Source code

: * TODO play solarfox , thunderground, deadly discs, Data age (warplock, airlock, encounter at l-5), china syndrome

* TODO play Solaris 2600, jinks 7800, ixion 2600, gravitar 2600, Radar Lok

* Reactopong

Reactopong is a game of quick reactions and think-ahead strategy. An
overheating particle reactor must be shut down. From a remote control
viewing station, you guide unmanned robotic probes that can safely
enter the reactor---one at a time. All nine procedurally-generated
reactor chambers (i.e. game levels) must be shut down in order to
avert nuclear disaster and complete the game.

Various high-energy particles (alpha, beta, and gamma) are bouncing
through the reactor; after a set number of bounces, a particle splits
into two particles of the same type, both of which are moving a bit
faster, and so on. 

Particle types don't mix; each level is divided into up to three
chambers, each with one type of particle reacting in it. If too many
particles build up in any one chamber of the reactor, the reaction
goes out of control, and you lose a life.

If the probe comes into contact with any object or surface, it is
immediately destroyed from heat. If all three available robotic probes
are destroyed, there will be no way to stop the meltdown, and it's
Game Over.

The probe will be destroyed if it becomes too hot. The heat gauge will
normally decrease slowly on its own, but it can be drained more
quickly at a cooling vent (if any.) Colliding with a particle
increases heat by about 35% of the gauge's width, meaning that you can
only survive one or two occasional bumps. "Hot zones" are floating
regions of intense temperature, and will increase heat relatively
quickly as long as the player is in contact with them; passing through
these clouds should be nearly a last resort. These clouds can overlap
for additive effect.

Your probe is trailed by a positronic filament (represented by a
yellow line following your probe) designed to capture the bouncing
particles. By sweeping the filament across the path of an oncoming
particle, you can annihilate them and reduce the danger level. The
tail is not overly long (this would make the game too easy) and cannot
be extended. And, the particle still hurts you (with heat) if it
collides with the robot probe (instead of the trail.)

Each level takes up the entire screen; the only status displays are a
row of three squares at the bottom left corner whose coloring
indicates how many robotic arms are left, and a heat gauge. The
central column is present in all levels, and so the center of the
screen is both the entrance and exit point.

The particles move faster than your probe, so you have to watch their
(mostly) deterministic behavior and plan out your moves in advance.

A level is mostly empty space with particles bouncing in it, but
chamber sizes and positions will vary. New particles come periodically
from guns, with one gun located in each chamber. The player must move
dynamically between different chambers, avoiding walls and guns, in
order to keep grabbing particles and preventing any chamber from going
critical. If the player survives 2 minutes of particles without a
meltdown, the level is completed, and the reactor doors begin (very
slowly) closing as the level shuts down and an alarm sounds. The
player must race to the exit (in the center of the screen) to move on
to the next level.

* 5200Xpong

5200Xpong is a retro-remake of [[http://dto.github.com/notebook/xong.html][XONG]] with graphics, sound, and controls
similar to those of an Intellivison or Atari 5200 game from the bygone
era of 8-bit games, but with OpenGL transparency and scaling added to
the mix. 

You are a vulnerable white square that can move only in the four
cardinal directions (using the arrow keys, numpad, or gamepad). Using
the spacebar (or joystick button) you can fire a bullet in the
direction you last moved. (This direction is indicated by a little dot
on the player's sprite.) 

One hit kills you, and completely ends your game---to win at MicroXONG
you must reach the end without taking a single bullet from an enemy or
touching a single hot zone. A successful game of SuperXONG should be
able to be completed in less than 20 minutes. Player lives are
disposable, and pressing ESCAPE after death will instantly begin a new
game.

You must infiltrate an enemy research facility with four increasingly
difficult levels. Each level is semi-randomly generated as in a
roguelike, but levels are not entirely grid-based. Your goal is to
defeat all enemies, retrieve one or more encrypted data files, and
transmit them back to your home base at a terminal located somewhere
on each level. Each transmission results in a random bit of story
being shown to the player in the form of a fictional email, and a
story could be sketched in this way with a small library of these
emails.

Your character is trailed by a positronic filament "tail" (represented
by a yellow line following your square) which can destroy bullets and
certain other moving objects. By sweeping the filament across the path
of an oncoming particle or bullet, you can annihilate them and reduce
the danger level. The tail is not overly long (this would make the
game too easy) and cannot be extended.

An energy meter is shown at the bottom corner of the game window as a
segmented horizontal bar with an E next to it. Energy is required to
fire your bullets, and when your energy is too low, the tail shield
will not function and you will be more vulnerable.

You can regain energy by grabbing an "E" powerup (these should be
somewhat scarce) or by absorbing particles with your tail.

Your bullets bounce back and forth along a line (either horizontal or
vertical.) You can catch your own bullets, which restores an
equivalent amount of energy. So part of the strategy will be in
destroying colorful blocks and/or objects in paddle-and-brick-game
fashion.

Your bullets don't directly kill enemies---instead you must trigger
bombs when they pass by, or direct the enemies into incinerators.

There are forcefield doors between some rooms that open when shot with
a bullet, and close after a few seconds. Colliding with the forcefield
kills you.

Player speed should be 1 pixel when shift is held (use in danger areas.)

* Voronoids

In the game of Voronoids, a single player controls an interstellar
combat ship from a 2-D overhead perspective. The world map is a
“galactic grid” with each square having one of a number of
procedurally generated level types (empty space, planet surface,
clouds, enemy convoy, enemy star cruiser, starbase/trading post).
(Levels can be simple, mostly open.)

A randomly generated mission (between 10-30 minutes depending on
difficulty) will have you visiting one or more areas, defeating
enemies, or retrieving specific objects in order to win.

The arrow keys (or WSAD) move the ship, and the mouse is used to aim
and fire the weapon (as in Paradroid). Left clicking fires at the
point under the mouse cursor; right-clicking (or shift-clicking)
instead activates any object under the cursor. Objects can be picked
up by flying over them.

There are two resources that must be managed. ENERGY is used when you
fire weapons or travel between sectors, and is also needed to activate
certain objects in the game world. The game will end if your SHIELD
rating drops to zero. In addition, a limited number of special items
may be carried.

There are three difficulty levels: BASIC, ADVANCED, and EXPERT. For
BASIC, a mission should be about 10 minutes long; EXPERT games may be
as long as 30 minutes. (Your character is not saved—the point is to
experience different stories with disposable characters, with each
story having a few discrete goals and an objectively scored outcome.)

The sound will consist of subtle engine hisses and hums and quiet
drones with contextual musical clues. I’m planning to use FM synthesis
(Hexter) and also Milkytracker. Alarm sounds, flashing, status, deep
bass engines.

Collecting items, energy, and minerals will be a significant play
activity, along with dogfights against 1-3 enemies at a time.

▬▬▬

◆ **What you will do**
Find every line above that contains the word "also", and return each one.

◆ **Task result**
fire weapons or travel between sectors, and is also needed to activate
(Hexter) and also Milkytracker. Alarm sounds, flashing, status, deep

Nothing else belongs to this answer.